To all DFWAPC members,

I will probably have several plants and fish for trade/donation for the next meeting date. Please send me a list of plants and critters you would like (I have many red cherry shrimp, 12 1" baby albino corydoras and a fair amout of common plants that I can donate on the next meeting if anyone needs them). Plants I have are : Bacopa Carolinia, Ludwigia Repens, Blyxa Repens, HC (with a type of moss intertwined), duckweed, Water Lettuce, a form of hygrophila, java moss and a sprig or two of ludwigia cuba.

I must breakdown 9 tanks located in the fish room due to the city of Arlington and an Excavation company causing my sewage pipe to be crushed in the street and two houses (mine is worse one) having sewage backed up into my house and left standing for several hours in a few rooms where it sat before water levels were removed. Paper/walls had already wicked up a large amounts of black water. I have a few walls that will be removed and replaced along with kitchen and den cabinets and picture frame paneling, carpet and lots of sheetrock. I have to move/tear down 5 cherry/amano tanks from 29 gallons to 10 gallons. I also have a 90 tank that will be tore down and moved into the bedroom. 2 others will be setup on the fireplace hearth and other Temporory locations and transfer will be setup up for about half the tanks. The others will need to be put in storage.

In the interim, we need to find temporary living conditions until the everything gets put back together again. It’s only supposed to take about 6 to 8 weeks.

Darrell please give me a call and I will get your cockatoos back to you. This needs to happen by the next week if possible.


Mike


----------



## TAM (Aug 21, 2005)

Mike:

So sorry to hear about your headache. What a major pain!
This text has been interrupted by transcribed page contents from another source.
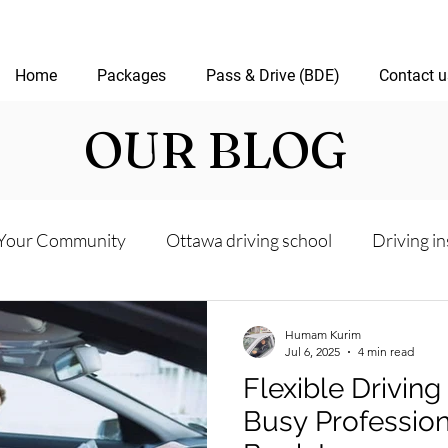
Home
Packages
Pass & Drive (BDE)
Contact u
OUR BLOG
Your Community
Ottawa driving school
Driving in
riving test
Road Test Package
Online Driving Les
Humam Kurim
Jul 6, 2025
4 min read
Flexible Driving
ver’s License Guide
Ottawa Driving Insights
New D
Busy Profession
I've a friend who just set up a small pond, they've asked me to see what I could pick up at the next meeting, or sooner. Anything you've got that might work well in a mostly sunny location, I'd be happy to come pick up or can wait until the meeting.

Personally, I'd like to get some cherries and give them a try. I don't have anything worth trading for, but would be happy to purchase at whatever you think is fair.

thanks,
TAM


----------



## CrownMan (Sep 12, 2005)

TAM,

PM Sent. They're yours for free.

Mike


----------



## CherylR (Aug 12, 2004)

CrownMan, if I bring you some of my aquarium water, can you test it for copper? I am very frustrated at my inability to keep shrimp alive more than 24 hours.

Cheryl


----------



## CrownMan (Sep 12, 2005)

Cheryl,

I would be happy to. If you could bring about 4 to 5 gallons, I have a spare 10 I could setup and see how long they live in case it's not copper.

Mike


----------